_Yang Diminta_
1. Dalam teks tentang zakat, apa fungsi zakat dalam sistem yang diterapkan pemerintah Malaysia?
2. Berikan lanjutan teks tentang zakat, dimulai tepat setelah kalimat terakhirnya.

_Teks Halaman_

━━━

Mungkin pemerintah bisa belajar kepada negeri tetangga, yakni Malaysia. Pemerintah Malaysia menerbitkan aturan yang mengintegrasikan sistem zakat dengan sistem pajak. Di sana , zakat gunakan sebagai alat pengurang atas beban pajak yang sudah dibebankan. Uniknya, meski menggunakan sistem tersebut, jumlah muslimin yang menyalurkan zakat dan pajak dari tahun ke tahun terus meningkat.

Universalisme Zakat

Fenoma yang kaya dan yang miskin adalah ketetapan (Sunnatullah) yang sudah digariskan oleh Allah Swt. Maka sebagai seorang muslim, tentunya tak perlu ragu untuk menyalurkan zakat. Bukan lagi tempatnya berdebat masalah kesetaraan seperti yang diimpikan sosialisme. Tidak perlu mengumpat kepada mereka yang menguasai alat produksi seperti kritik yang selama ini dilontarkan atas kegagalan kapitalisme. Cukuplah sebuah nilai universal. Nilai itu berbentuk indahnya berbagi, sebuah keindahan yang berbalut dalam penyucian terhadap harta milik pribadi, akan tetapi berdimensi universal. Dialah berzakat.

━━━

_Isi Dataset_
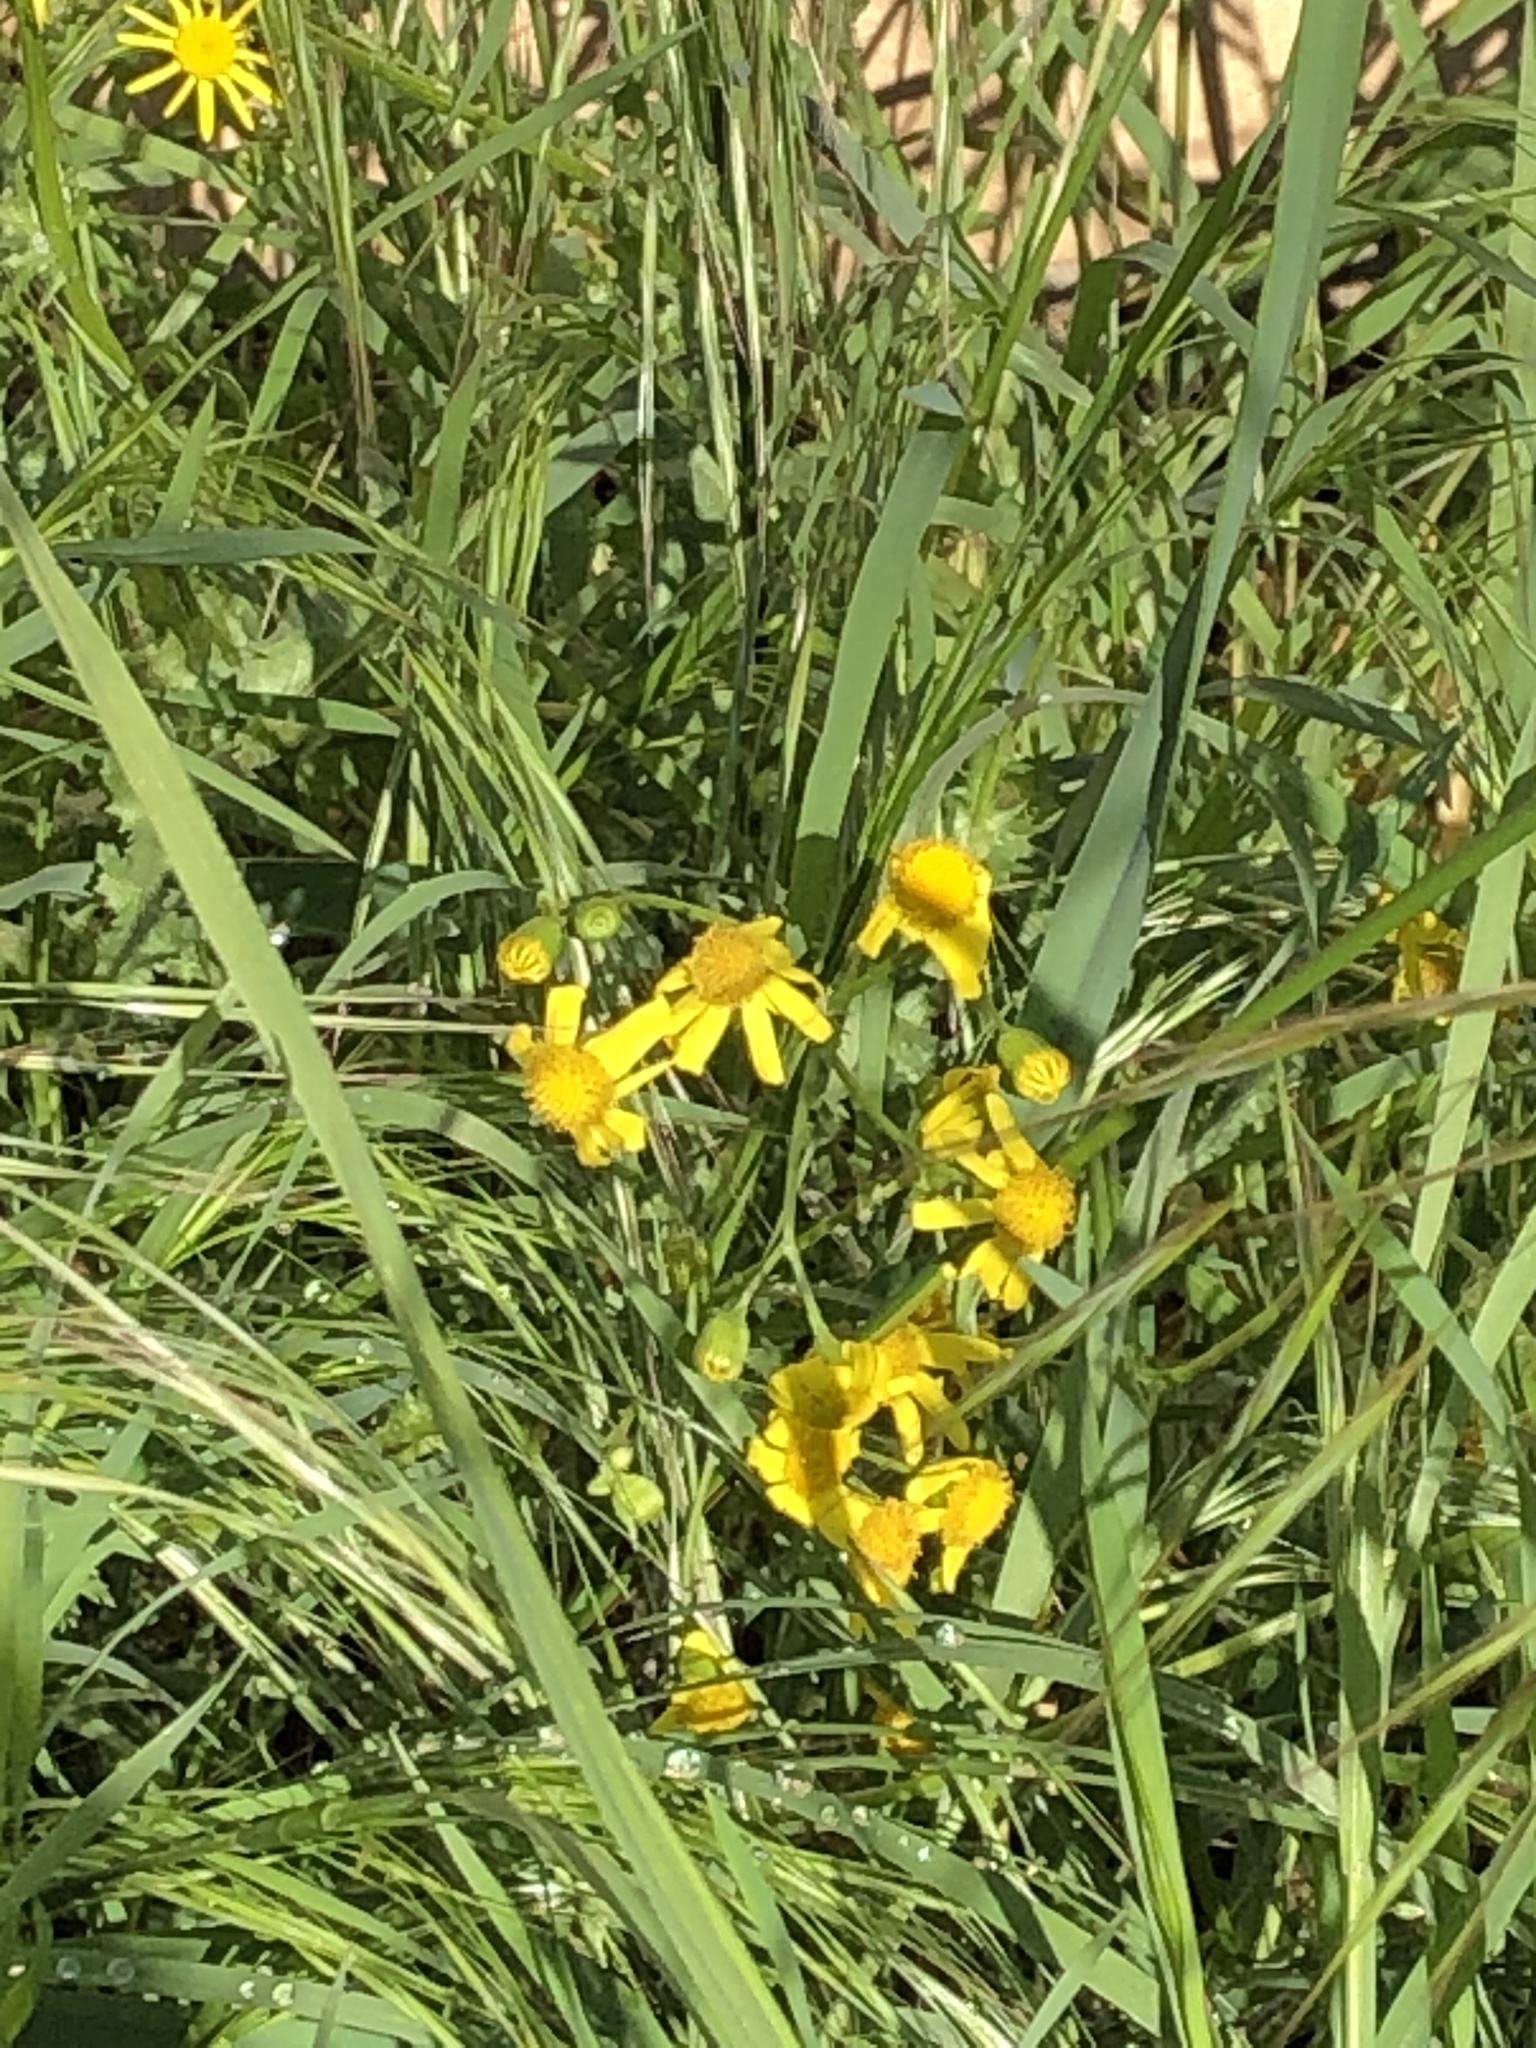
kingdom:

━━━

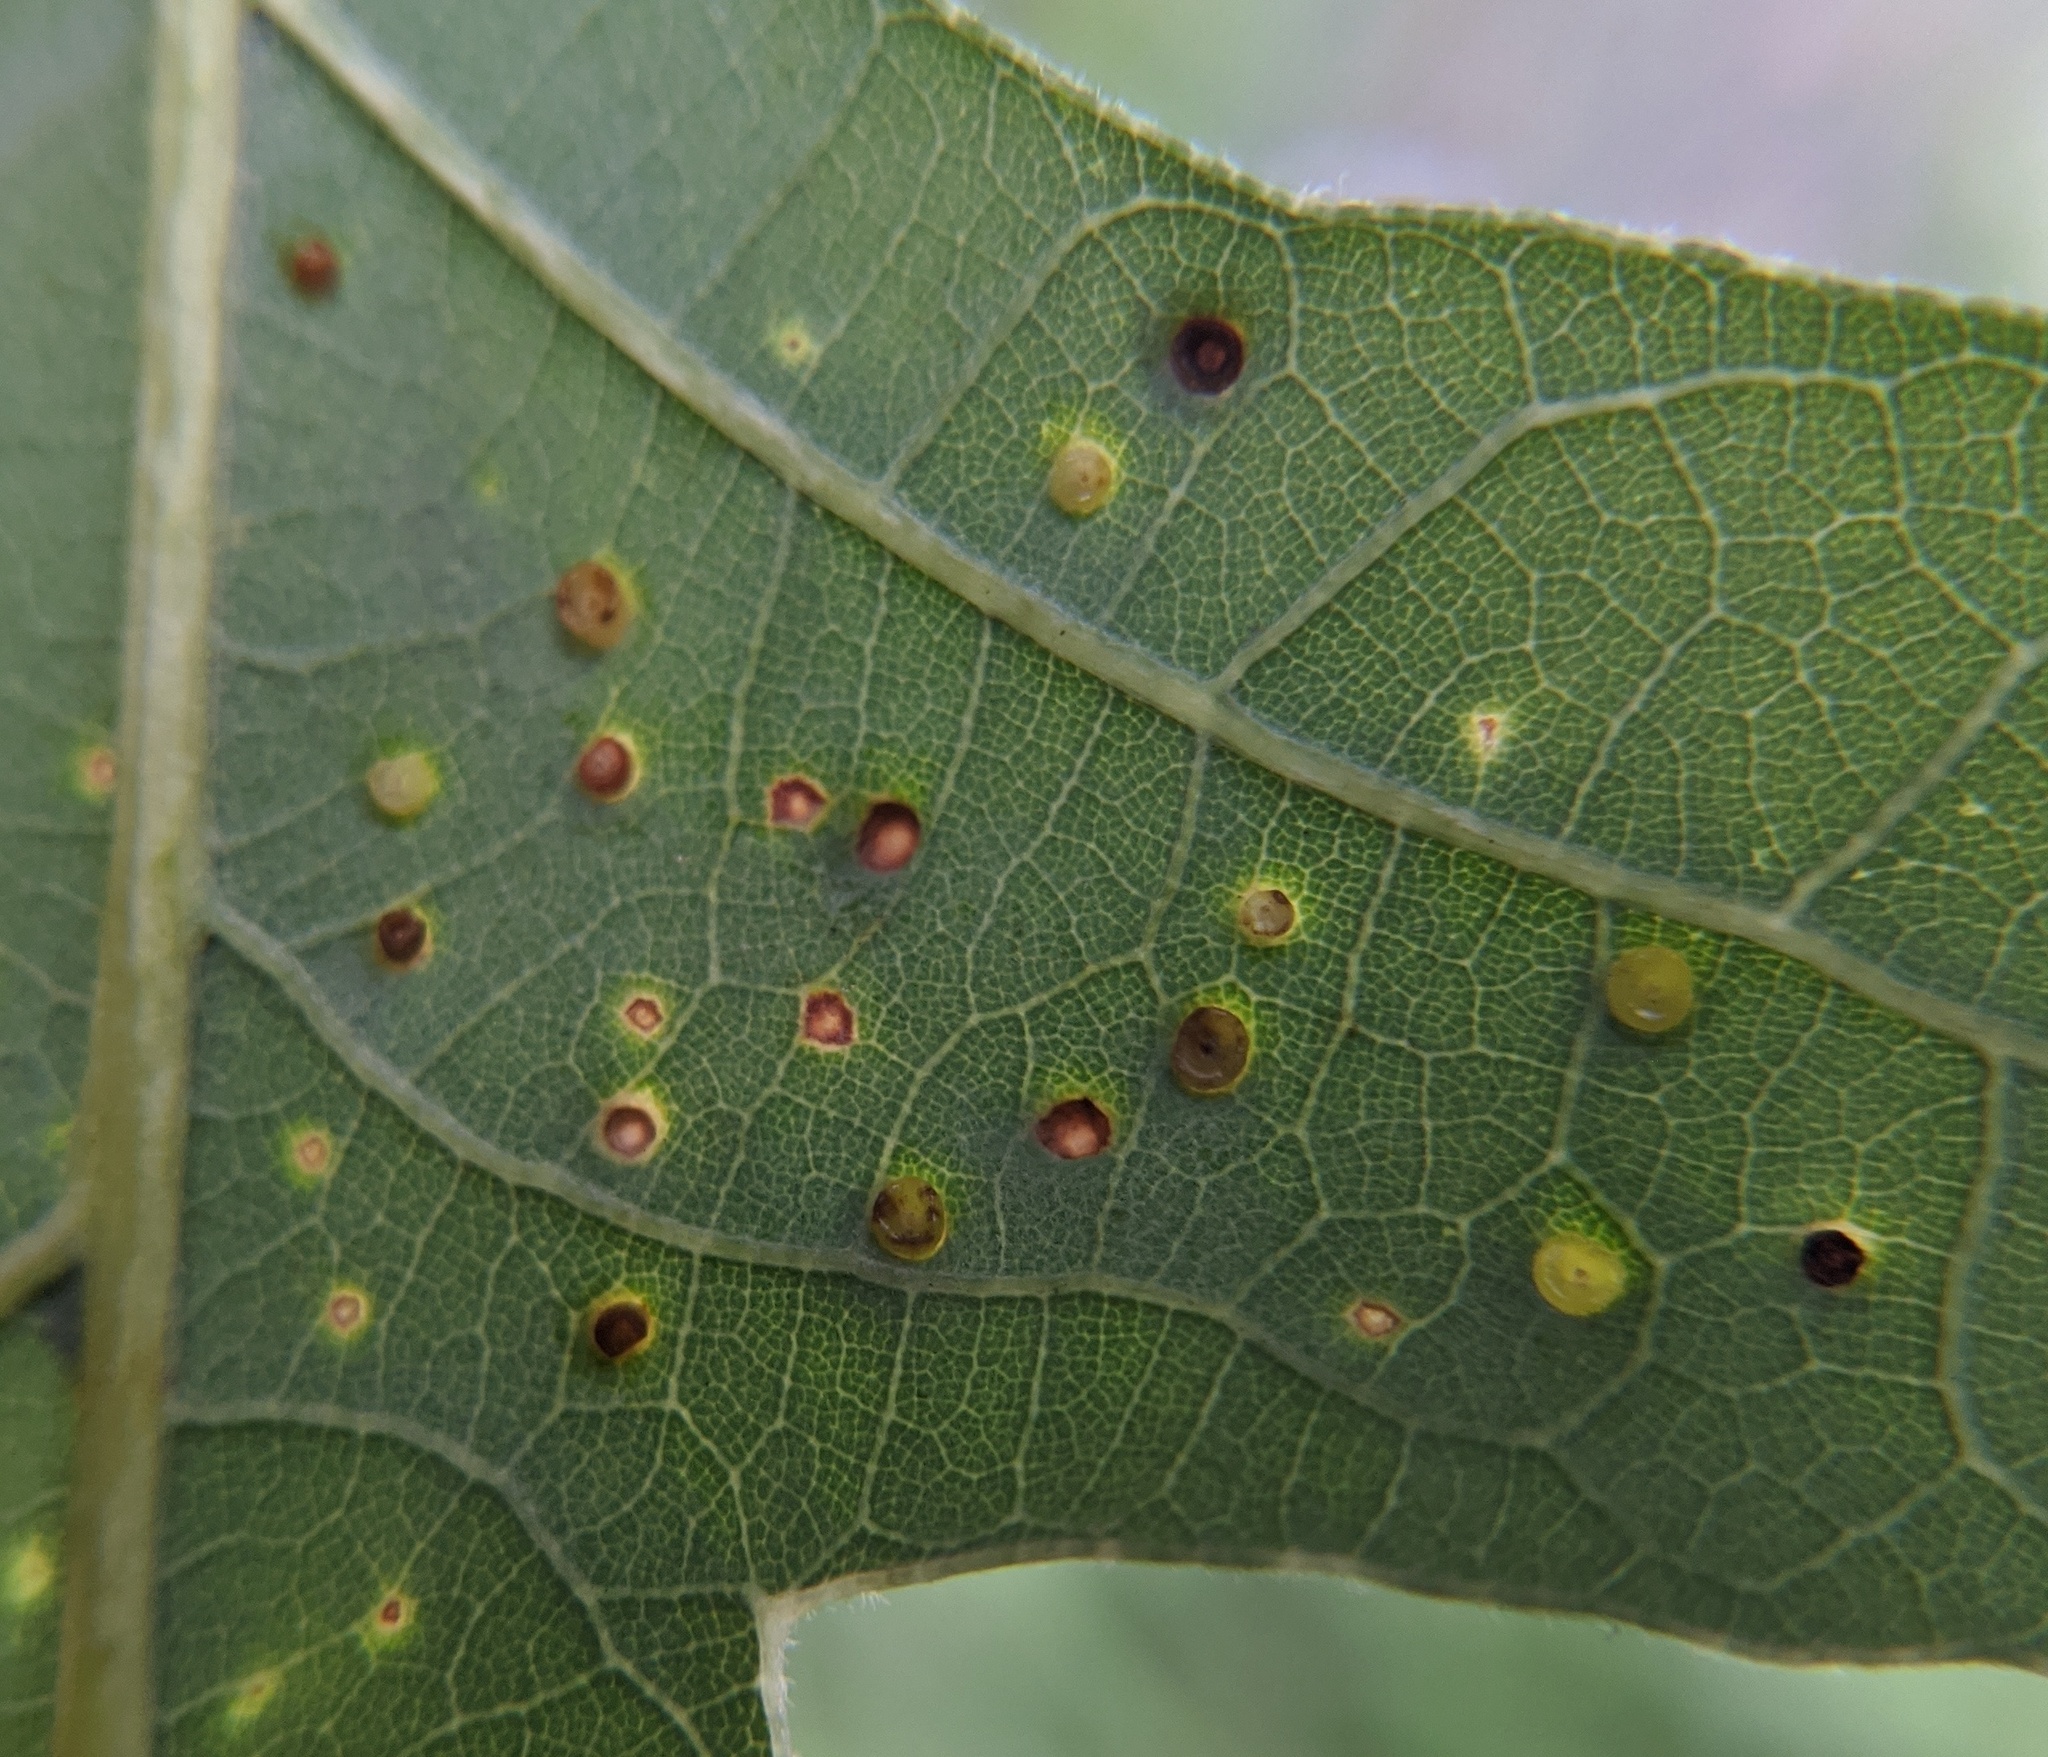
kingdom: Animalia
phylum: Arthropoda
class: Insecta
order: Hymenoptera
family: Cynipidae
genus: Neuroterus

━━━

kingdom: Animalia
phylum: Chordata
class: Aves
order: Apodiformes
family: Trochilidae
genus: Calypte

━━━

_Hasil Tugas_
1. Zakat digunakan sebagai alat pengurang atas beban pajak yang sudah dibebankan.

2.
Alangkah indahnya bila budaya memberi dimulai dari ummat Islam. Karena setiap kebaikan (meskipun sebiji dzarrah) begitu berarti. Maka layaknya nasehat dari Da’I yang pernah kondang namun popularistasnya mulai menurun “Mulai dari yang terkecil, mulai dari saat ini, dan mulai dari diri sendiri”. Sesederhana itulah setiap muslim memahami pentingnya berbagi.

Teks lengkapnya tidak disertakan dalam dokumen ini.